## Lens and sensor parameters:
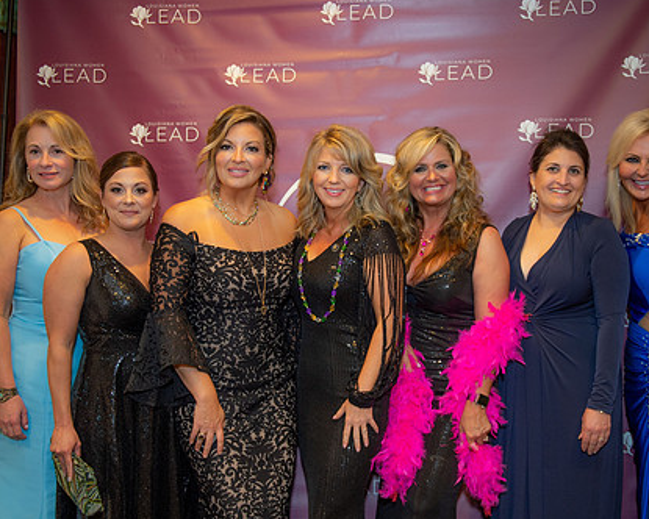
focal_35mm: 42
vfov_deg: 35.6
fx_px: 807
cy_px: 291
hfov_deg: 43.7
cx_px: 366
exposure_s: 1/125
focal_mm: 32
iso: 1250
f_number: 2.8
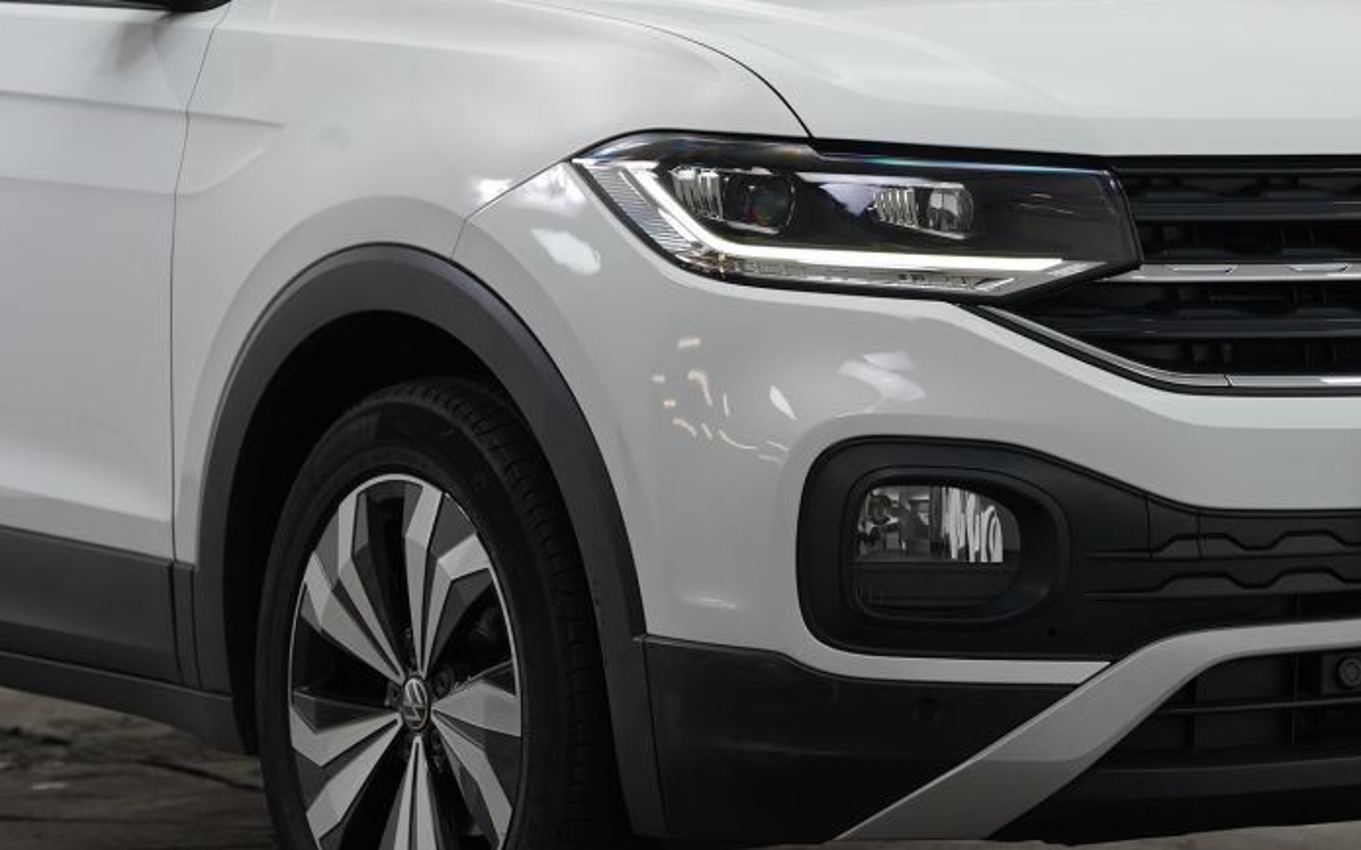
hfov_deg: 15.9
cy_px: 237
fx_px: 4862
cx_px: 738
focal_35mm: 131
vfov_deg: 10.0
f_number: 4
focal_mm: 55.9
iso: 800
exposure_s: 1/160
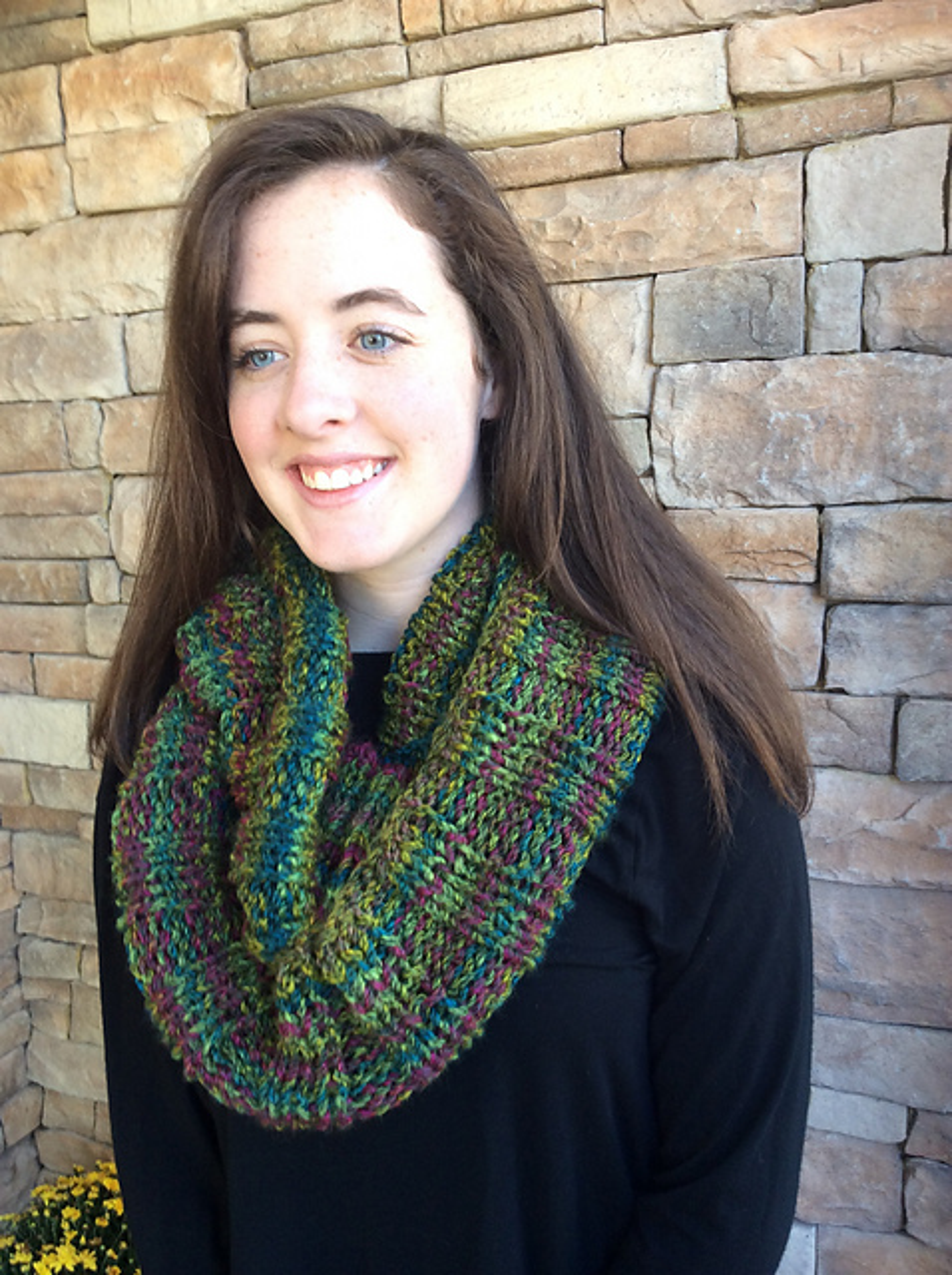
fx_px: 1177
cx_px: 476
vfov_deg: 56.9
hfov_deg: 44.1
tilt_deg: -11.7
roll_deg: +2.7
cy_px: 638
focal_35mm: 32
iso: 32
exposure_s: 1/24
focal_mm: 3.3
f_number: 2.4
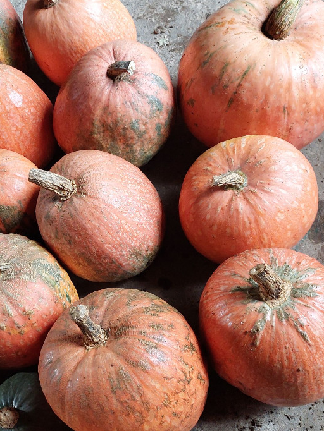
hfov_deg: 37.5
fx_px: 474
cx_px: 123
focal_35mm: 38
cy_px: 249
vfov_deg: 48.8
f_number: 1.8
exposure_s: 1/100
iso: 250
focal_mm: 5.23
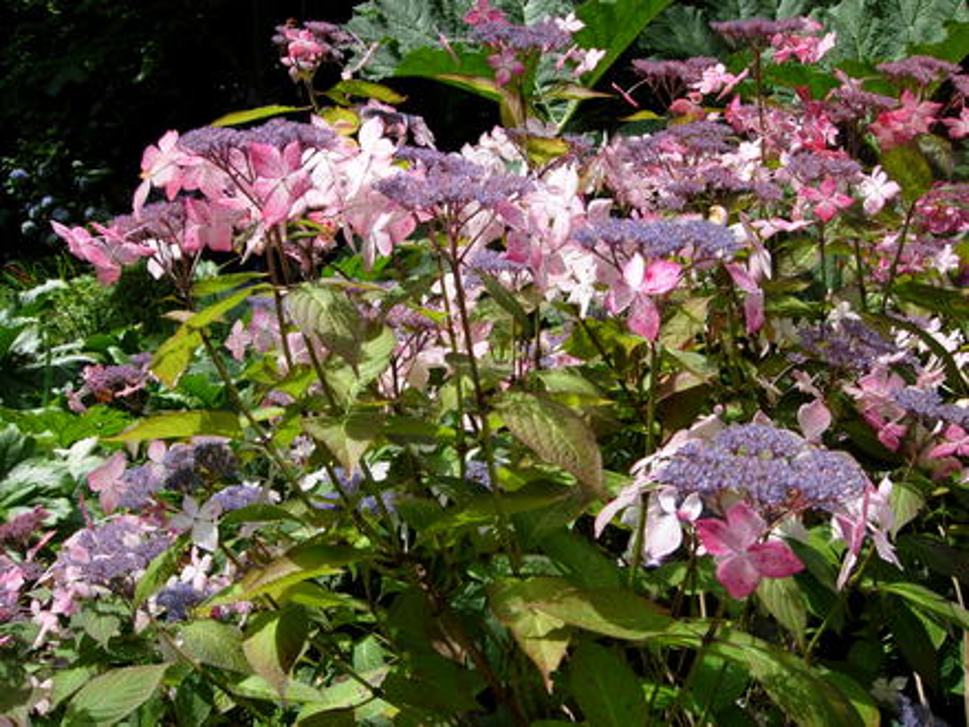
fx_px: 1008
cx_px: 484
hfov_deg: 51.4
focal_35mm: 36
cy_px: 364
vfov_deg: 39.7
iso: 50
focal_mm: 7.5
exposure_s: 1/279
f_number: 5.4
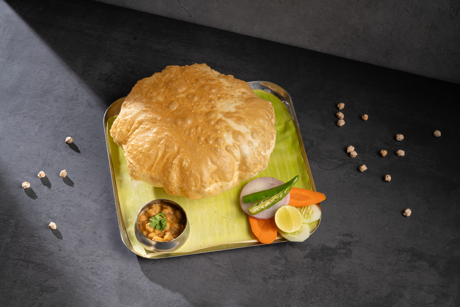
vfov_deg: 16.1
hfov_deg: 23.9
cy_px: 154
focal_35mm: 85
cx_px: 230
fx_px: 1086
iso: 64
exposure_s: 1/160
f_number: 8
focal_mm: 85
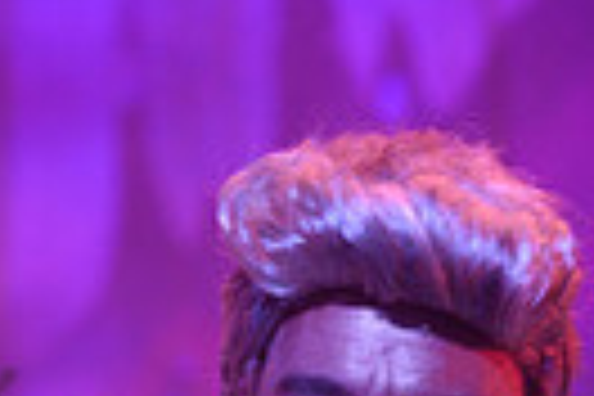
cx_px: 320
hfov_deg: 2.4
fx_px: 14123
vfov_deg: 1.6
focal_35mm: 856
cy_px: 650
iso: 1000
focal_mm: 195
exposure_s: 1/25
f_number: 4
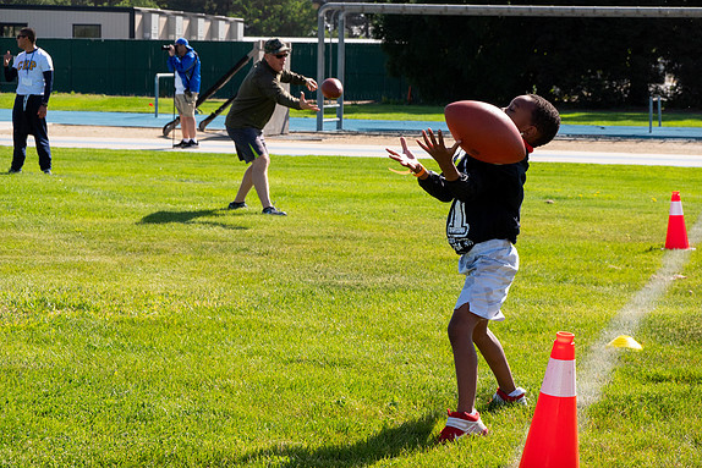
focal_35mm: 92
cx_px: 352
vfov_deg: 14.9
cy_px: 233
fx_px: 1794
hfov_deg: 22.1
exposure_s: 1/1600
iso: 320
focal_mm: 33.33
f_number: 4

## PROBLEM DESCRIPTION:
Could you restate every record above word for word, leaving the pictures out?

## ANSWER SECTION:
focal_35mm: 42
vfov_deg: 35.6
fx_px: 807
cy_px: 291
hfov_deg: 43.7
cx_px: 366
exposure_s: 1/125
focal_mm: 32
iso: 1250
f_number: 2.8
hfov_deg: 15.9
cy_px: 237
fx_px: 4862
cx_px: 738
focal_35mm: 131
vfov_deg: 10.0
f_number: 4
focal_mm: 55.9
iso: 800
exposure_s: 1/160
fx_px: 1177
cx_px: 476
vfov_deg: 56.9
hfov_deg: 44.1
tilt_deg: -11.7
roll_deg: +2.7
cy_px: 638
focal_35mm: 32
iso: 32
exposure_s: 1/24
focal_mm: 3.3
f_number: 2.4
hfov_deg: 37.5
fx_px: 474
cx_px: 123
focal_35mm: 38
cy_px: 249
vfov_deg: 48.8
f_number: 1.8
exposure_s: 1/100
iso: 250
focal_mm: 5.23
fx_px: 1008
cx_px: 484
hfov_deg: 51.4
focal_35mm: 36
cy_px: 364
vfov_deg: 39.7
iso: 50
focal_mm: 7.5
exposure_s: 1/279
f_number: 5.4
vfov_deg: 16.1
hfov_deg: 23.9
cy_px: 154
focal_35mm: 85
cx_px: 230
fx_px: 1086
iso: 64
exposure_s: 1/160
f_number: 8
focal_mm: 85
cx_px: 320
hfov_deg: 2.4
fx_px: 14123
vfov_deg: 1.6
focal_35mm: 856
cy_px: 650
iso: 1000
focal_mm: 195
exposure_s: 1/25
f_number: 4
focal_35mm: 92
cx_px: 352
vfov_deg: 14.9
cy_px: 233
fx_px: 1794
hfov_deg: 22.1
exposure_s: 1/1600
iso: 320
focal_mm: 33.33
f_number: 4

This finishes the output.